Telesat is looking to forge multiple aircraft antenna partnerships to support aero service via its forthcoming global Ka-band LEO constellation, Lightspeed. The company says it is open to both electronically steered and mechanically steered hardware.
For the aviation market, the Canadian satellite operator views commercial mainline aircraft as one track, while a separate track covers both regional aircraft and business jets. Given that the characteristics for each are quite different, Telesat expects to agree at least two antenna partnerships per track, company director, product and commercial Manik Vinnakota tells Runway Girl Network.
“And the reason for that,” he says, “is we don’t want to dictate only a single solution to the market.”
Notably, Vinnakota says the hardware “doesn’t have to be ESA”. Options on the table include pure mechanical gimbaled antennas, ThinKom’s unique VICTS antenna, as well as ESAs. And indeed, Telesat is seeing that even with mechanical antennas, “the overall connectivity to the passenger is not affected”, he says. To wit, Global Eagle in 2018 successfully tested its Qest-made, mechanically steered Ka-band antenna over Telesat’s Phase 1 LEO satellite.
“[W]e serve a lot of the aero service providers today and all of them have been working on antenna systems that could be compatible to the Lightspeed network,” says Vinnakota. The Canadian firm is helping the value chain with the antenna certification process, adds the Telesat executive.
Telesat has also been working with a broad array of antenna suppliers including those with products already in the market, and some potentially new ESA architectures. SatixFy – whose ESA-based terminal has been selected by OneWeb for commercial aviation – is one of the firms, confirms Vinnakota.
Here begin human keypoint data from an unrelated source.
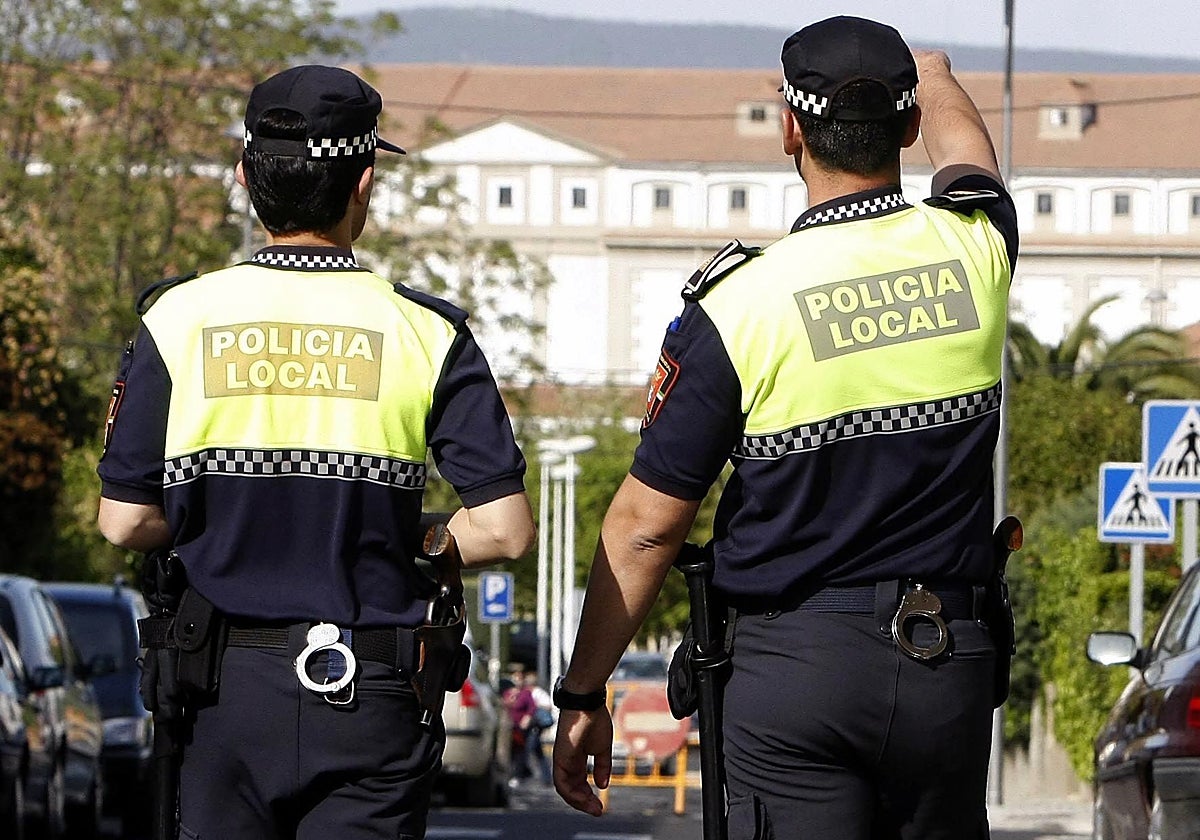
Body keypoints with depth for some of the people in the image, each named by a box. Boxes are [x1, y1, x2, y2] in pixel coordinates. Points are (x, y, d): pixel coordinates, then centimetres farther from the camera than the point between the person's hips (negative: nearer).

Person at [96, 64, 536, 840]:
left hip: (227, 689, 1)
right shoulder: (426, 332, -4)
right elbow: (504, 530, -8)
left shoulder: (181, 320, -1)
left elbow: (125, 522, 0)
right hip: (371, 702, -1)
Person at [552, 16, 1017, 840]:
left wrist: (582, 694, 5)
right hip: (950, 664, 4)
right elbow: (963, 144, 27)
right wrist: (937, 81, 50)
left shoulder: (740, 302, -11)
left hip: (792, 667, -3)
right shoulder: (972, 247, -1)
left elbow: (646, 524, -6)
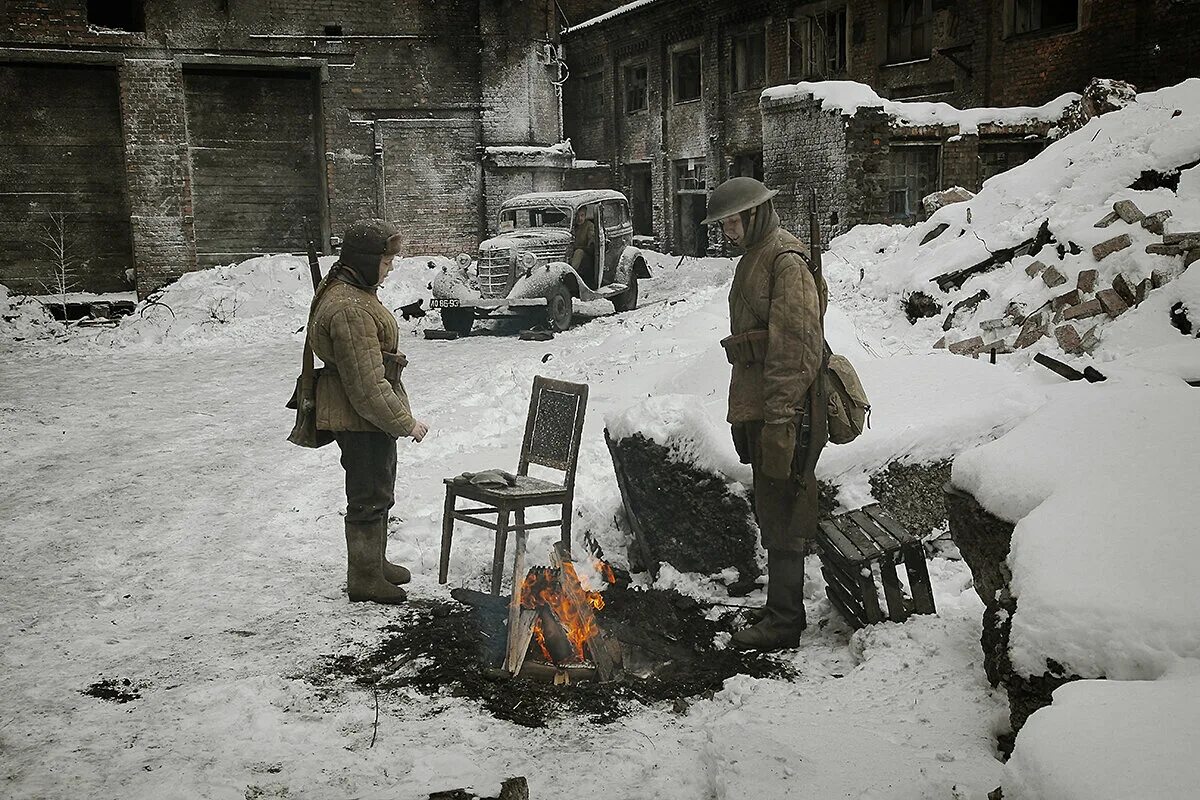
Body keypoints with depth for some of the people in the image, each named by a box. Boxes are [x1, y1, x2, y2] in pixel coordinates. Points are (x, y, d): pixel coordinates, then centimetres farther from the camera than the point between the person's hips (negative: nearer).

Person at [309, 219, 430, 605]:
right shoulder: (350, 309, -27)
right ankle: (364, 579, 16)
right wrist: (406, 423, -20)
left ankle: (375, 563, 38)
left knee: (378, 491, 22)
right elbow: (367, 386, -27)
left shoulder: (346, 293, 9)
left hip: (369, 416, 11)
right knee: (369, 497, 2)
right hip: (361, 418, -11)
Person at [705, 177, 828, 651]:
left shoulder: (787, 261, -12)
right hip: (757, 406, 10)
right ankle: (782, 611, 25)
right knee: (771, 512, 15)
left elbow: (796, 346, -20)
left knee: (782, 516, -6)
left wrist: (779, 419, -24)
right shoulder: (753, 259, 20)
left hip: (785, 410, -10)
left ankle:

Separately, Telesat in March announced an agreement with SatixFy that gives it early access to SatixFy’s second-generation Sx3099 modem chip. The agreement will see the two firms demonstrate advanced modem designs for both landing stations and user terminals for Lightspeed. Testing has already begun, with both parties overall making very good progress.
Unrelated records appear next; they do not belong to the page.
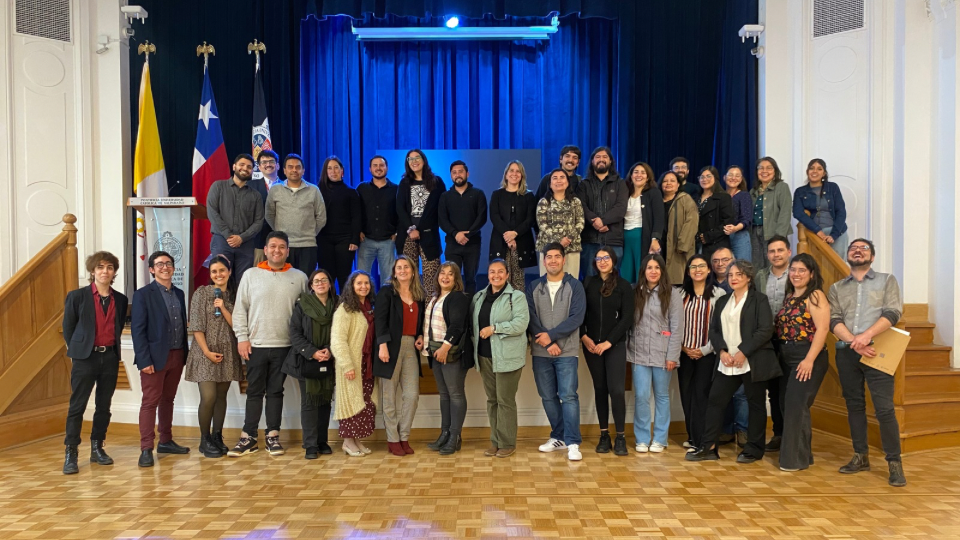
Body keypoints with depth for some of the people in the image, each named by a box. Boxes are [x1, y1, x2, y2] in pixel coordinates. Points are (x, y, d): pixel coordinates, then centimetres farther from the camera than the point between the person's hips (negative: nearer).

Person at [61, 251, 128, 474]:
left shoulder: (121, 299, 7)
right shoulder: (77, 296, -2)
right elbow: (68, 327, 5)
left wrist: (112, 347, 10)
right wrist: (77, 350, 5)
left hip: (110, 357, 3)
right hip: (85, 357, -3)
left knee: (104, 406, 10)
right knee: (77, 406, -2)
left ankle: (97, 448, 21)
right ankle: (70, 454, 3)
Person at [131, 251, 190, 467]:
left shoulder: (179, 294, 13)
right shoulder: (143, 294, -5)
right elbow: (137, 330, -10)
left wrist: (185, 354, 9)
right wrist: (144, 360, -16)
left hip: (177, 356, 6)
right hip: (155, 356, -6)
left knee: (168, 400, 14)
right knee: (150, 402, -2)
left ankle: (166, 441, 23)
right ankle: (146, 449, 2)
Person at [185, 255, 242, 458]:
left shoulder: (234, 296, 8)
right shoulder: (201, 293, -2)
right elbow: (196, 326, -6)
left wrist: (223, 308, -11)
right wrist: (207, 351, -12)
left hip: (227, 354, 4)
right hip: (205, 352, -3)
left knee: (221, 396, 7)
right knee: (208, 397, -10)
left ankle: (217, 438, 18)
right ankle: (205, 440, 5)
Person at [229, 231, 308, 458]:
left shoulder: (299, 277, 3)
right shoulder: (251, 274, 2)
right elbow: (240, 309, 2)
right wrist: (242, 337, -4)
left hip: (284, 345, 0)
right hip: (256, 345, 0)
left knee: (276, 391, 9)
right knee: (254, 392, 6)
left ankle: (272, 436, 17)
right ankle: (248, 437, 14)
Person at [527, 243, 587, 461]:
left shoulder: (574, 285, 1)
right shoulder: (533, 286, 8)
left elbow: (577, 317, -8)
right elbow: (531, 318, 0)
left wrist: (551, 335, -14)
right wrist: (548, 344, -10)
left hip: (567, 352, -3)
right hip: (541, 352, 3)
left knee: (568, 395, -8)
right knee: (548, 397, 9)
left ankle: (573, 443, -4)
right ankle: (559, 437, 22)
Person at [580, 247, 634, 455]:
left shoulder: (624, 286, 0)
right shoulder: (588, 284, 5)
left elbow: (627, 318, -4)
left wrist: (609, 342, -10)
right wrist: (583, 336, -8)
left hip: (615, 345, -2)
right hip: (591, 344, 2)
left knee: (616, 390, -9)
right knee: (600, 389, 7)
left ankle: (620, 437, 2)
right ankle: (604, 435, 14)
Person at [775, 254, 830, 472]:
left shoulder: (815, 296, -10)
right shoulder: (790, 296, 13)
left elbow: (822, 329, -18)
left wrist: (809, 360, -23)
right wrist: (781, 353, 4)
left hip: (808, 357, -8)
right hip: (787, 358, 8)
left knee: (796, 405, -7)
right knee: (786, 404, 10)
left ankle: (796, 458, 3)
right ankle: (795, 453, 23)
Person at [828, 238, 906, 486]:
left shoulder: (887, 280, 9)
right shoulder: (837, 288, 14)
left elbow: (893, 312, -6)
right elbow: (834, 321, 2)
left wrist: (867, 335, -20)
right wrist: (854, 342, -14)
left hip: (876, 350, -3)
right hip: (846, 352, 3)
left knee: (884, 408, -8)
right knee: (854, 405, 9)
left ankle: (894, 462, 2)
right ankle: (860, 457, 18)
Based on industry standard waveforms, the chip itself is not exclusive to Telesat, but “all the work we will do to customize the chip, that part will be proprietary”, explains Vinnakota.
Earlier this year, Telesat announced the selection of Thales Alenia Space as the prime manufacturer of its global LEO constellation, which will comprise 298 Ka-band satellites. At that time, it said commencement of full satellite construction activities – and the final constellation deployment schedule – are subject to, and conditional upon, the progress of the financing for the program. By mid-February, the Government of Québec had agreed to invest $400 million in Lightspeed.
Telesat has also announced that, together with Telesat LLC as co-issuer, it intends to issue $500 million of senior secured notes due 2026. It will use the net proceeds from the proposed offering “to fund additional investment into one or more unrestricted subsidiaries for the development of Telesat Lightspeed”.
Satellite construction involves similar automated manufacturing processes as other operators, says Vinnakota, and construction will be on a scale of roughly one satellite per day. Commercial service is expected to commence in late 2023.